When the Rose Hill Savings Bank opened for business in 1854 at the corner of 14th Street and 8th Avenue, it was a insignificant institution in a less-than-fashionable neighborhood. The bank occupied the basement of a five-story building, underneath the New York County National Bank on the first floor. “The upper floors being occupied as offices by lawyers, real estate agents, etc.” according to The New York Times.
However, as commerce moved uptown and the 14th Street neighborhood improved, so did the circumstances of the Bank. By the first day of the year in 1862 when it changed its name to The New York Savings Bank, it had become a substantial neighborhood presence.
When, in 1874, three robbers were caught trying to tunnel into the bank vault from the adjacent cellar under a “pool saloon” next door, the bank had assets of around $3 million. As the turn of the century approached, a more suitable building was deemed necessary. In 1896 the bank commissioned Robert Henderson Robertson, who had established his reputation designing important ecclesiastical and academic structures, to design their new bank building.
Following the Financial Panic of 1893 banks felt the need to appear solid – as though they had existed stably for centuries. The Architecture Record emphasized, “The effect of the structure must be one of great importance and simplicity. It must make on the depositors the impression of being a perfectly safe place to leave their money and valuables." In addition, the 1893 World’s Columbian Exposition in Chicago had popularized grandeur in architecture as a means to enforce “order, clarity and sobriety” – hallmarks of the City Beautiful Movement.
|photo NYPL Collection|
A marvelous bronze two-faced clock on the corner of the building supports a beehive – the symbol of thrift -- while industrious honeybees flit around the clock faces.
On August 16, 1963 the bank was absorbed in a merger with The Bank For Savings in the City of New York and its name was changed to The New York Bank for Savings. Shortly thereafter the building was abandoned, sitting empty for years during which time much of the copper trim of the roofline and dome was stripped off.
Finally, in the late 1980s Central Carpet took over the landmarked building and retained the sometimes-controversial architect Robert Scarano, Jr to restore the structure.
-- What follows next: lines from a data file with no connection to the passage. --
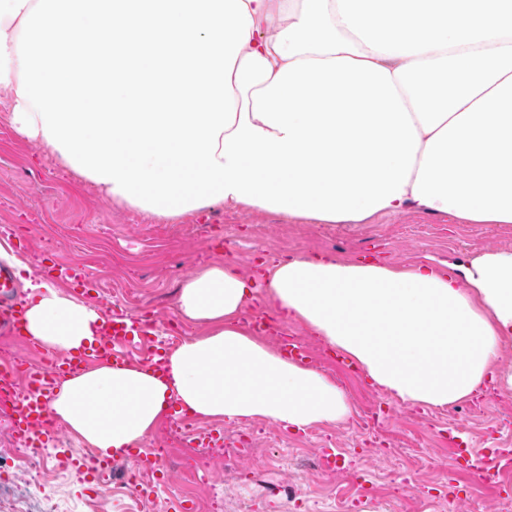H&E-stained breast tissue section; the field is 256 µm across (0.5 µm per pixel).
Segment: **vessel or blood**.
Wrapping results in <instances>:
<instances>
[{"instance_id":"b4317fda","label":"vessel or blood","mask_w":512,"mask_h":512,"mask_svg":"<svg viewBox=\"0 0 512 512\" xmlns=\"http://www.w3.org/2000/svg\"><path fill=\"white\" fill-rule=\"evenodd\" d=\"M44 273L58 275L84 297L91 296L96 288L91 274L79 265H51L45 267ZM22 312L15 276L9 267L0 265L1 339L25 342ZM137 345L146 346L150 366L161 367V348L153 344L148 323L132 314L111 310L103 314L94 340L78 352L54 351L37 365L14 360L1 362L0 414L10 419L14 433L28 447H42L55 426L50 404L62 380L97 363H126L128 348ZM448 456L452 467L470 481L482 483L497 495L512 492V484L499 479L501 473L512 471V448L476 449L452 441L448 444Z\"/></svg>"}]
</instances>
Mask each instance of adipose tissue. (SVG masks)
<instances>
[{
	"mask_svg": "<svg viewBox=\"0 0 512 512\" xmlns=\"http://www.w3.org/2000/svg\"><path fill=\"white\" fill-rule=\"evenodd\" d=\"M11 121L113 203L173 219L215 203L314 224L408 209L512 224V0H0ZM264 303L414 407L479 393L512 341V251L447 272L331 255L185 279L167 355L68 377L50 404L75 437L121 454L170 405L293 430L349 418L320 371L246 331ZM101 313L43 280L24 318L75 352Z\"/></svg>",
	"mask_w": 512,
	"mask_h": 512,
	"instance_id": "ef3b65f1",
	"label": "adipose tissue"
}]
</instances>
Because the interior as well as the exterior is landmarked, special restrictions had to be followed: nothing (such as display cases) could be attached to walls or floors and no permanent alterations made.
After a short period of vacancy when Central Carpet moved out the building became home to Balducci’s, a high-end food store, from 2005 until 2009.
In the summer of 2010 the New Jersey firm of Du-Rite Construction under the eye of Sal DeVito began another renovation to transform Robertson’s white marble temple into a CVS Pharmacy.